[[ Provided passage open ]]

From Halifax Nova Scotia,  The Globe and Mail reports on the “Crosswalk Safety Society” that are placing “high-visibility flags” on crosswalks where there are no crossing lights and no safety features. While staff at the Halifax Regional Municipality urged Council to get rid of these flags and create safer pedestrian crossings, council voted to continue with the flags being available at those crosswalks. And these flags are not inexpensive, with the Crosswalk Safety Society shelling out $250 to outfit each crosswalk with them.

Only 2 to 6 percent of pedestrians use these flags to wave at cars when they are crossing, and when a reporter watched an intersection for two hours, pedestrians did not use the flags at all.

The concept of intersection flags have been tested in Berkeley California and in Seattle and were dismissed as being ineffective and giving pedestrians a fake sense of confidence. It also puts the onus on the pedestrian for getting the driver’s attention and stopping a vehicle, something that should be the responsibility of the driver.  For small children, using flags is one more thing to take attention away from the important task of simply safely crossing the road.

Kudos to municipal staff in Halifax that conducted their own tests at two intersections, crossing each of them three hundred times.  “They found that drivers gave way 94 per cent of the time when flags were being carried and 89 per cent of the time at crossings where there were no flags. Driver compliance was lowest, at 86 per cent, when flags were present but not carried”.

No matter what the political reasons are for allowing a group to place flags on crosswalks, that  does not address the issue of making the street safer for pedestrians to cross. CityLab explored flags and crosswalks four years ago and concluded that asking people to carry a flag when crossing a street does not put the pedestrian first. Fort Lauderdale tried this as  “a multipronged effort to improve drivers’ awareness of laws that require them to stop at marked crosswalks”.

[[ Provided passage closed ]]

- [Task statement]:
Reproduce the whole text above about crosswalk flags in Halifax, word for word.

[[ Recorded data open ]]

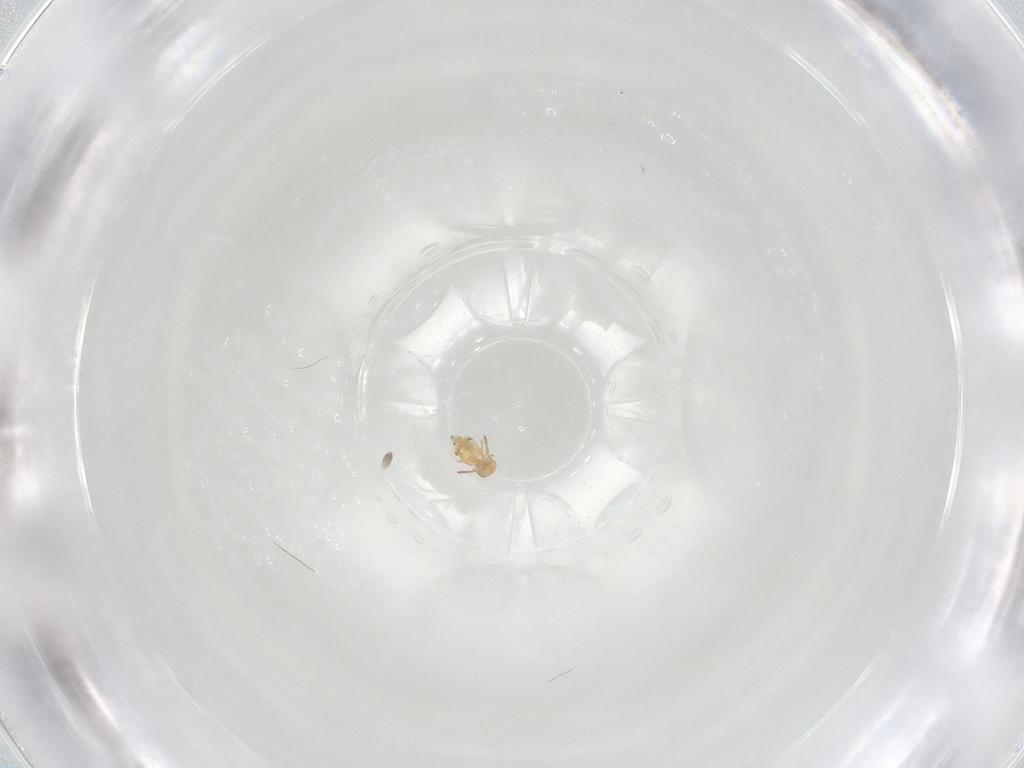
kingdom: Animalia
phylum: Arthropoda
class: Collembola
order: Symphypleona
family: Bourletiellidae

[[ Recorded data closed ]]

- [Exercise solution]:
From Halifax Nova Scotia,  The Globe and Mail reports on the “Crosswalk Safety Society” that are placing “high-visibility flags” on crosswalks where there are no crossing lights and no safety features. While staff at the Halifax Regional Municipality urged Council to get rid of these flags and create safer pedestrian crossings, council voted to continue with the flags being available at those crosswalks. And these flags are not inexpensive, with the Crosswalk Safety Society shelling out $250 to outfit each crosswalk with them.

Only 2 to 6 percent of pedestrians use these flags to wave at cars when they are crossing, and when a reporter watched an intersection for two hours, pedestrians did not use the flags at all.

The concept of intersection flags have been tested in Berkeley California and in Seattle and were dismissed as being ineffective and giving pedestrians a fake sense of confidence. It also puts the onus on the pedestrian for getting the driver’s attention and stopping a vehicle, something that should be the responsibility of the driver.  For small children, using flags is one more thing to take attention away from the important task of simply safely crossing the road.

Kudos to municipal staff in Halifax that conducted their own tests at two intersections, crossing each of them three hundred times.  “They found that drivers gave way 94 per cent of the time when flags were being carried and 89 per cent of the time at crossings where there were no flags. Driver compliance was lowest, at 86 per cent, when flags were present but not carried”.

No matter what the political reasons are for allowing a group to place flags on crosswalks, that  does not address the issue of making the street safer for pedestrians to cross. CityLab explored flags and crosswalks four years ago and concluded that asking people to carry a flag when crossing a street does not put the pedestrian first. Fort Lauderdale tried this as  “a multipronged effort to improve drivers’ awareness of laws that require them to stop at marked crosswalks”.